***** Task data *****
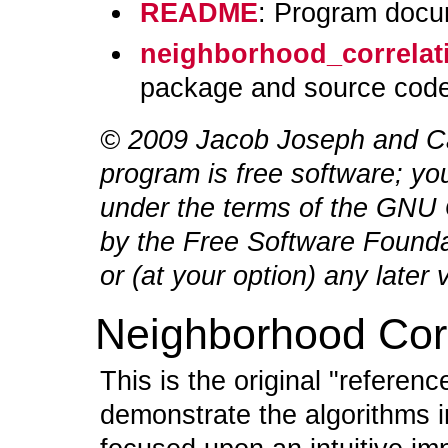
README
: Program docu
neighborhood_correlati
package and source code
© 2009 Jacob Joseph
and Ca
program is free software; you
under the terms of the GNU 
by the Free Software Foundat
or (at your option) any later 
Neighborhood Corr
This is the original "referen
demonstrate the algorithms 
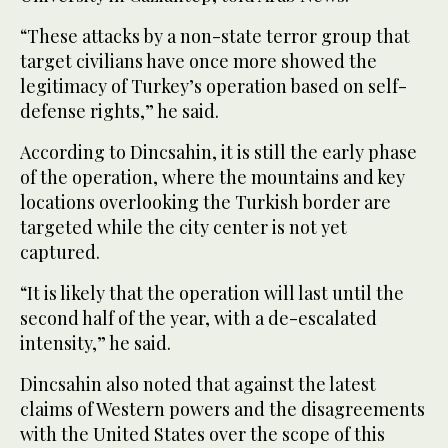
“These attacks by a non-state terror group that
target civilians have once more showed the
legitimacy of Turkey’s operation based on self-
defense rights,” he said.
According to Dincsahin, it is still the early phase
of the operation, where the mountains and key
locations overlooking the Turkish border are
targeted while the city center is not yet
captured.
“It is likely that the operation will last until the
second half of the year, with a de-escalated
intensity,” he said.
Dincsahin also noted that against the latest
claims of Western powers and the disagreements
with the United States over the scope of this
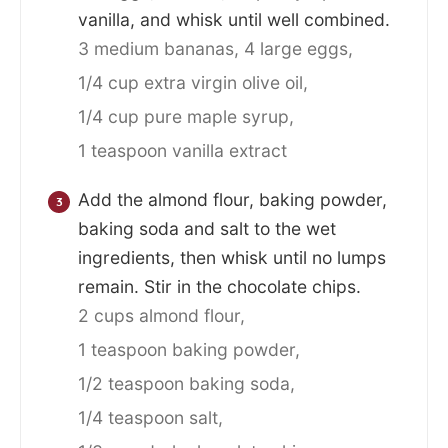
vanilla, and whisk until well combined.
3 medium bananas,
4 large eggs,
1/4 cup extra virgin olive oil,
1/4 cup pure maple syrup,
1 teaspoon vanilla extract
Add the almond flour, baking powder,
baking soda and salt to the wet
ingredients, then whisk until no lumps
remain. Stir in the chocolate chips.
2 cups almond flour,
1 teaspoon baking powder,
1/2 teaspoon baking soda,
1/4 teaspoon salt,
*****
Starting from the line with "by the Free Software Foundat" in the records above, repeat each line exactly until you have written the line with "According to Dincsahin, it", then stop; drop the pictures.

by the Free Software Foundat
or (at your option) any later 
Neighborhood Corr
This is the original "referen
demonstrate the algorithms 
“These attacks by a non-state terror group that
target civilians have once more showed the
legitimacy of Turkey’s operation based on self-
defense rights,” he said.
According to Dincsahin, it is still the early phase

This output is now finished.